Well I can’t find a reputable shop to make my piece and I don’t have the time to commit to making it happen… I’m on the skirts of leaving the state of Oklahoma. But I’ll go ahead and put the drawings on here for everyone to see and maybe you can build something to replicate it.
I will say through R&D, you will have to have a lid on your collection column that has a minimum of 3” dip tube on the incoming solution. Otherwise, The vac created from the recovery port will pull the solution through due to the solution being nearly at boiling state when it hits your collection column. (Don’t end up with a lot of your solute in your Sieve column!)
I would maintain a 15-20psi pressure to push the solution through the cross-flow heat exchanger going to the collection. Use a valve to be able to “throttle” the flow coming into your collection column.

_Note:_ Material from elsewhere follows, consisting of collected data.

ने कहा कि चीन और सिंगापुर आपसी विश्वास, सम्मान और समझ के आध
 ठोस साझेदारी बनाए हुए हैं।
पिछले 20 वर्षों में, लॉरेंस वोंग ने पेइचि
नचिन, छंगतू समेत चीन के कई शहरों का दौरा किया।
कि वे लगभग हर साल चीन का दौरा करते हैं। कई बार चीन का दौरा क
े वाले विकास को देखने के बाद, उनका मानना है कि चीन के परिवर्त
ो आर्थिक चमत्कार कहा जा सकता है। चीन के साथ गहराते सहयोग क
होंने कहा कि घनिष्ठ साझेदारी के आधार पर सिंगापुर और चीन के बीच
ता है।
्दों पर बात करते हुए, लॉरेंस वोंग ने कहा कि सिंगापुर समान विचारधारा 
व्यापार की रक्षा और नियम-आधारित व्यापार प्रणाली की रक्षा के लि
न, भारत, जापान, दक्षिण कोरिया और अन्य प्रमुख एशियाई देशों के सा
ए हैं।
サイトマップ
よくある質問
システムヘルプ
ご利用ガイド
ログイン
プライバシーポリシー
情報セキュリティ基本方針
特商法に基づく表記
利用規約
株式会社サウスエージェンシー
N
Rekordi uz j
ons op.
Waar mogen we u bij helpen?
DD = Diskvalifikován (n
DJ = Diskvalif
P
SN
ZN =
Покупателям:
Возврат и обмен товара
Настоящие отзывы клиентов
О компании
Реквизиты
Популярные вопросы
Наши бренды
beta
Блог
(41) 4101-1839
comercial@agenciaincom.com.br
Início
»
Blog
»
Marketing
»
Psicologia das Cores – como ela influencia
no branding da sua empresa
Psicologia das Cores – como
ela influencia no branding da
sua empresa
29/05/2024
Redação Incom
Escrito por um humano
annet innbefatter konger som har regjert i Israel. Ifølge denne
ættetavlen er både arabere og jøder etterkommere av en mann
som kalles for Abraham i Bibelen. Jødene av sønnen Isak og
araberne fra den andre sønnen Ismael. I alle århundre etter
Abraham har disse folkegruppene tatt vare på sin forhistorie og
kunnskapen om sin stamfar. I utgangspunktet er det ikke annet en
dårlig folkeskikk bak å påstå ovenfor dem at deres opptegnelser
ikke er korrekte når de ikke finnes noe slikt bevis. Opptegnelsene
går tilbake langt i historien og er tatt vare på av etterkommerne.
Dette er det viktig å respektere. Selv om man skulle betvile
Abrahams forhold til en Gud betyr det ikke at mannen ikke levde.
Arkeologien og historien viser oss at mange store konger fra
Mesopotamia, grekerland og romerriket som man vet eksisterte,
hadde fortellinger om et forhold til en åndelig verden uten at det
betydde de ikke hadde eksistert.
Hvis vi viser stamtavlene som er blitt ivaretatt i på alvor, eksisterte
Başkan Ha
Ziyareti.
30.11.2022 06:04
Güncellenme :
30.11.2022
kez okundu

To be cheap, I would just use a standard cooling coil lid (like the ones found in solvent tanks {$3-400}), change the middle port of the lid to a larger diameter fitting for better recovery flow. So you would run cold solvent from your expansion, CRC, or material columns, through that coil going into the collection column with the 3” dip tube I’ve mentioned earlier. Then after the boil off, run the recovery path through you’re Sieve and then through the middle top port that you made larger diameter. By the time it crosses (cross-flow) through that heat exchanger, it will already be mostly condensed…. Finish off with a Exergy 1/2” x 1” tube n tube heat X to make sure the minuscule amount of vapors are all condense and at near chiller temp heading back into your solvent tank.
Again, not much of any chiller power is used for recovery. Mostly just a back-up in case you put too much too quickly into your collection column with no more solvent flowing through the coil.